Manu Bhaker (women's 10m air pistol)
Gold Coast performance: qualification round 388; elimination round 240.9
Top scores at 2017 World Cup final: qualification round 391; elimination round 240.9
Aged 16, Manu Bhaker can only improve as a shooter. That's a frightening prospect for her competitors, considering the dominance the girl from Jhajjhar, Haryana displayed at the Commonwealth Games. Bhaker stormed into the finals at the top of table in the qualifying rounds with a total of 388 after four rounds of shooting. The next best score was nine points behind. While Bhaker's score was five points short of the world record, it would have been more than enough for her to qualify for the final even at world-level competition. At the World Cup finals in New Delhi last year, Bhaker would have qualified for the final in second place behind Zhang Mengxue, who had a total of 291. Bhaker's score in the elimination rounds too would have been competitive. At the World Cup Final, gold went to Celine Goberville, who finished with a score of 240.9 -- exactly the same as Bhaker at the Commonwealth Games.
Punam Yadav (women's 69kg)
Gold Coast performance (snatch+ clean & jerk): 222kg
Bronze at 2017 World Championships: 235kg
Competing in the 63kg weightlifting category, an 18-year-old Punam Yadav won a silver at the 2014 Commonwealth Games. At the Gold Coast Games, Yadav would manage an upgrade, winning a gold in the women's 69kg with a total lift of 222 kg (100kg snatch and 122kg clean & jerk). It was an improvement of 4kg from her previous best total of 218kg recorded at the World Championships last year. Yadav had finished ninth in that tournament, a result attributable to the fact that she was only competing in her second international tournament at that weight. Yet even there, Yadav improved on the 217kg she had lifted at her first competition. As Yadav gets more comfortable in her new weight category, she would only expect to push her total further. Karnam Malleswari holds the Indian record of 240kg and if Yadav can come within 10kg of that, she would be jostling for a place on the podium.
Neeraj Chopra (men's javelin throw)
Gold Coast performance: 86.47m
Bronze medal at the 2016 Olympics: 85.38m
Neeraj Chopra had all but assured himself of a gold medal in the javelin throw event of the Commonwealth Games with his very first throw of the competition -- a mark of 85.50m. In his third effort, he had almost erased his own national record before falling short by just a centimetre with a throw of 86.47m. The mark would be enough to win gold at the Games. It would have won Chopra gold at any Commonwealth Games since the 2002 edition. The mark would have been competitive at the Olympic level too. It would have seen him finish third at the Rio Olympics and on top of the podium at the London Games. The fact that Chopra is just 20 years old suggests even this mark will soon be eclipsed.
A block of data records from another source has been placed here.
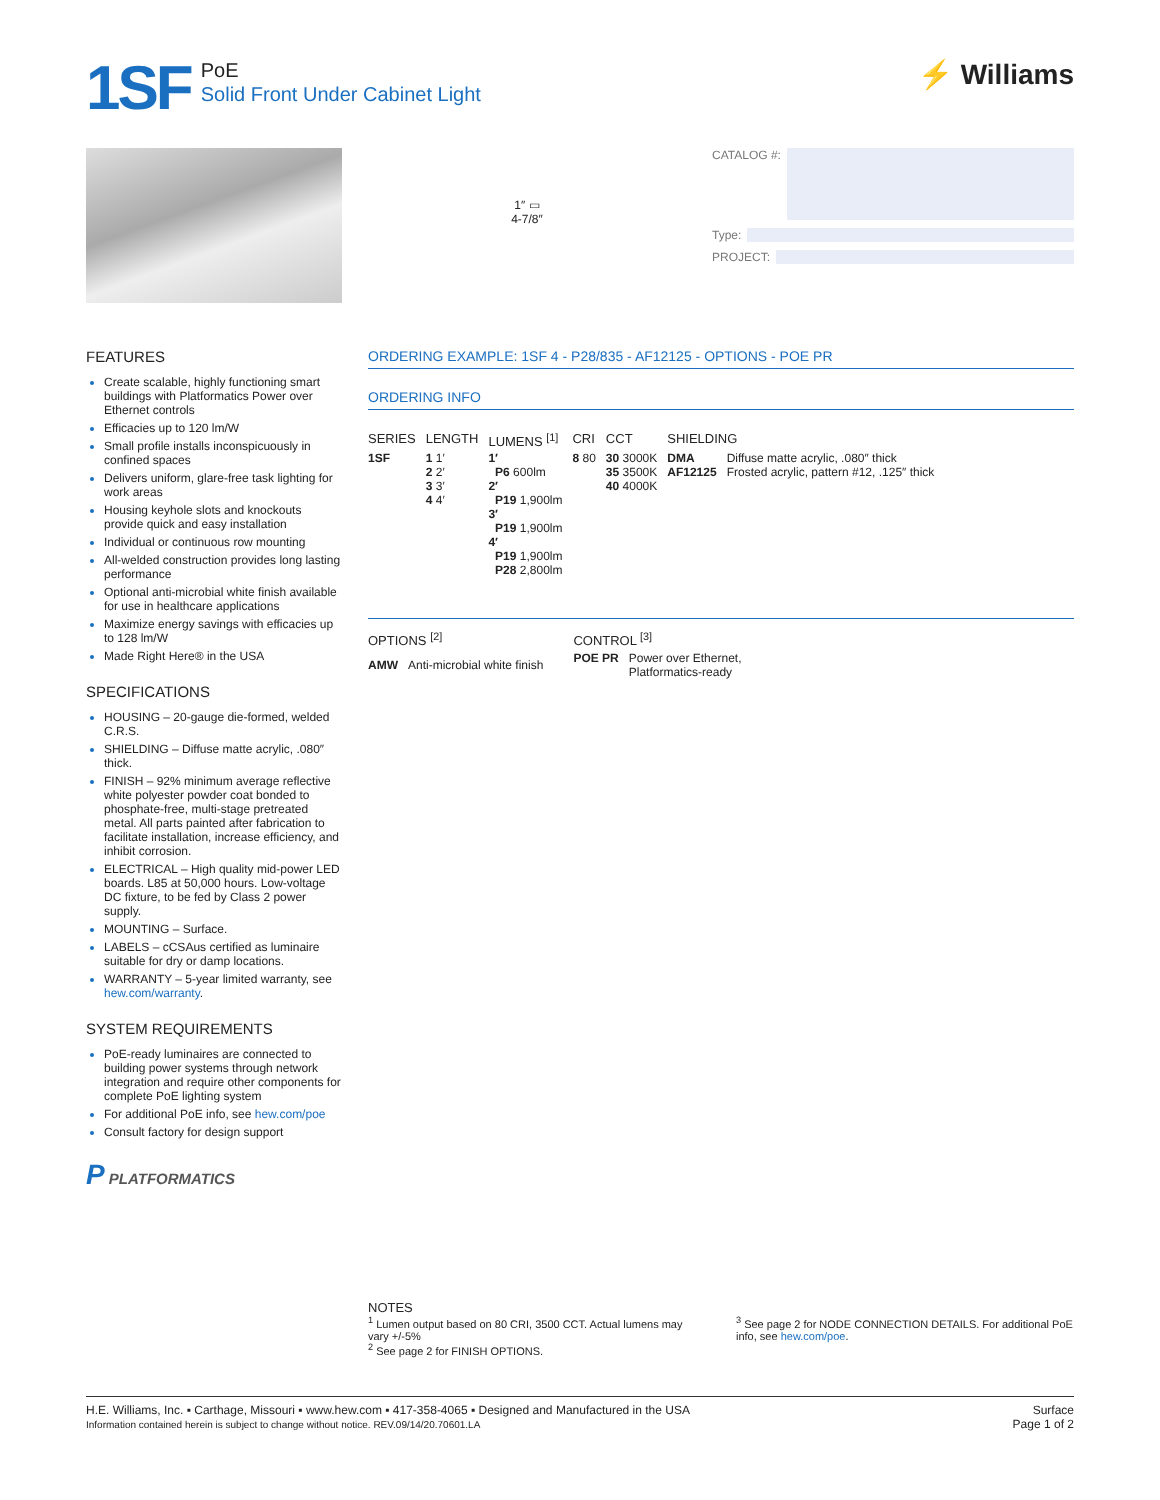1SF
PoE
Solid Front Under Cabinet Light
⚡ Williams
1″ ▭
4-7/8″
CATALOG #:
Type:
PROJECT:
FEATURES
Create scalable, highly functioning smart buildings with Platformatics Power over Ethernet controls
Efficacies up to 120 lm/W
Small profile installs inconspicuously in confined spaces
Delivers uniform, glare-free task lighting for work areas
Housing keyhole slots and knockouts provide quick and easy installation
Individual or continuous row mounting
All-welded construction provides long lasting performance
Optional anti-microbial white finish available for use in healthcare applications
Maximize energy savings with efficacies up to 128 lm/W
Made Right Here® in the USA
SPECIFICATIONS
HOUSING – 20-gauge die-formed, welded C.R.S.
SHIELDING – Diffuse matte acrylic, .080″ thick.
FINISH – 92% minimum average reflective white polyester powder coat bonded to phosphate-free, multi-stage pretreated metal. All parts painted after fabrication to facilitate installation, increase efficiency, and inhibit corrosion.
ELECTRICAL – High quality mid-power LED boards. L85 at 50,000 hours. Low-voltage DC fixture, to be fed by Class 2 power supply.
MOUNTING – Surface.
LABELS – cCSAus certified as luminaire suitable for dry or damp locations.
WARRANTY – 5-year limited warranty, see hew.com/warranty.
SYSTEM REQUIREMENTS
PoE-ready luminaires are connected to building power systems through network integration and require other components for complete PoE lighting system
For additional PoE info, see hew.com/poe
Consult factory for design support
P PLATFORMATICS
ORDERING EXAMPLE: 1SF 4 - P28/835 - AF12125 - OPTIONS - POE PR
ORDERING INFO
| SERIES | LENGTH | LUMENS <sup>[1]</sup> | CRI | CCT | SHIELDING | |
| --- | --- | --- | --- | --- | --- | --- |
| 1SF | 1 1′ 2 2′ 3 3′ 4 4′ | 1′ P6 600lm 2′ P19 1,900lm 3′ P19 1,900lm 4′ P19 1,900lm P28 2,800lm | 8 80 | 30 3000K 35 3500K 40 4000K | DMA AF12125 | Diffuse matte acrylic, .080″ thick Frosted acrylic, pattern #12, .125″ thick |
| OPTIONS <sup>[2]</sup> | |
| --- | --- |
| AMW | Anti-microbial white finish |
| CONTROL <sup>[3]</sup> | |
| --- | --- |
| POE PR | Power over Ethernet, Platformatics-ready |
NOTES
<sup>1</sup> Lumen output based on 80 CRI, 3500 CCT. Actual lumens may vary +/-5%
<sup>2</sup> See page 2 for FINISH OPTIONS.
<sup>3</sup> See page 2 for NODE CONNECTION DETAILS. For additional PoE info, see hew.com/poe.
H.E. Williams, Inc. ▪ Carthage, Missouri ▪ www.hew.com ▪ 417-358-4065 ▪ Designed and Manufactured in the USA
Information contained herein is subject to change without notice. REV.09/14/20.70601.LA
Surface
Page 1 of 2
To put this into perspective, current world champion Johannes Vetter was 25 years old when he recorded his a personal best of 94.44m last year. Back when he was 20, the German had a best throw of 79.75m.
Hima Das (women's 400m)
Gold Coast performance: 51.32 seconds
Bronze medal at the 2017 World Championships: 50.08 seconds
Hima Das' sixth-place finish in the final of the women's 400m was perhaps the most remarkable race ever run by an Indian debutant in recent memory at the Commonwealth Games. The time Das clocked in the final -- 51.32 seconds -- is only the 18th fastest in the world this year. But it begins looking a lot more remarkable when you realise the 18-year-old sprinter has only been training formally for about a year and has been running the technically challenging quarter-mile for only a fraction of that time. Das has progressed dramatically in the event. She clocked 51.97 seconds at the Federation Cup last month, 51.53 seconds in the rain-soaked semi-finals at Gold Coast and then -- running in an unfavourable inside lane -- improved to 51.32 seconds in the final. It is only a matter of a few races before Das should shatter the 14-year-old national record of 51.05 seconds. Coaches believe she will eventually threaten the 50-second barrier that should put her well within shot of a world medal.